Several studies that followed children exposed to ASMs during pregnancy showed that a number of widely used ones (including lamotrigine and levetiracetam) carried a low risk of adverse neurodevelopmental outcomes (cognitive and behavioral) in children when compared to children born to mothers without epilepsy and children born to mothers taking other anti-seizure medications. Data from several pregnancy registries showed that children exposed to levetiracetam or lamotrigine during pregnancy had the lowest risk of developing major congenital malformations compared to those exposed to other ASMs. The risk of major congenital malformations for children exposed to these ASMs were within the range for children who were not exposed to any ASMs during pregnancy.
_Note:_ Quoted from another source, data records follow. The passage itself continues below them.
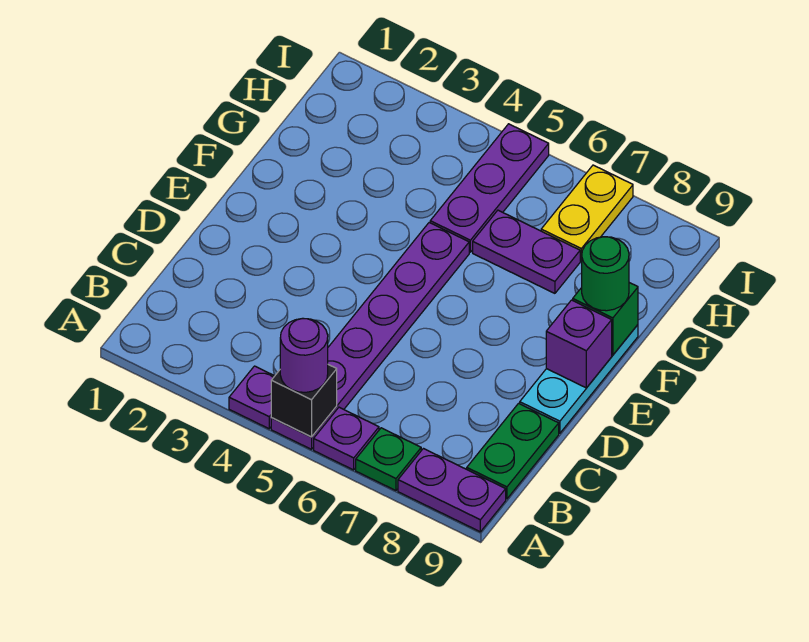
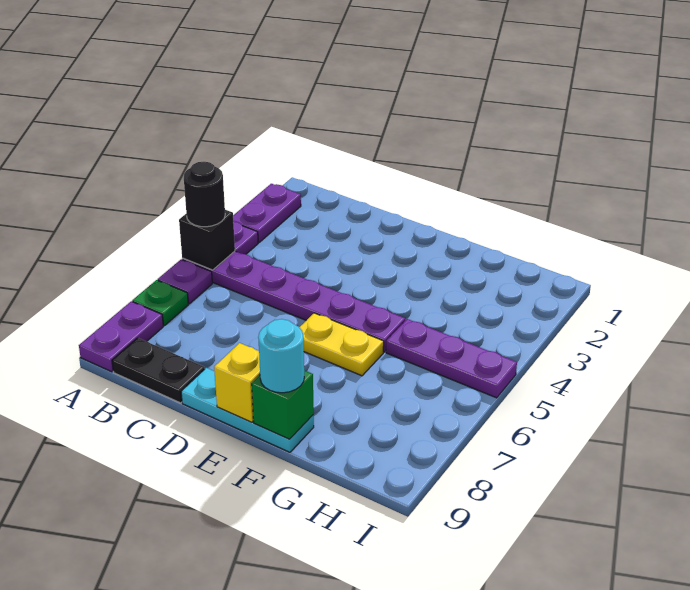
purple 1x1 round brick [280,318,328,392] -> black 1x1 round brick [184,162,225,227]
green 1x2 plate [467,403,559,499] -> black 1x2 plate [112,338,205,403]
purple 1x1 brick [546,300,612,388] -> yellow 1x1 brick [214,343,260,422]
green 1x1 round brick [581,237,629,311] -> cyan 1x1 round brick [258,319,304,393]
purple 1x2 plate [473,210,580,293] -> purple 1x2 plate moved to [233,184,301,243]
yellow 1x2 plate [541,165,633,260] -> yellow 1x2 plate moved to [299,313,384,376]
People with epilepsy can have healthy pregnancies and healthy babies. However, proper planning and care is essential to minimize the risk of congenital malformations or adverse neurocognitive outcomes for the fetus while maintaining seizure control for the pregnant person with epilepsy. If possible, when planning pregnancy, people with epilepsy should switch to ASMs with the lowest teratogenic risk for major congenital malformations as well as the least risk of adverse neurodevelopmental outcomes (e.g., lower IQ or autism spectrum disorder). They should also work with their healthcare providers to identify the lowest effective ASM dosage that will maintain their seizure control while regularly checking medication levels throughout pregnancy.
Data from studies conducted on women taking antiepileptic drugs for non-epileptic reasons, including depression and bipolar disorder, show that if high doses of the drugs are taken during the first trimester of pregnancy then there is the potential of an increased risk of congenital malformations.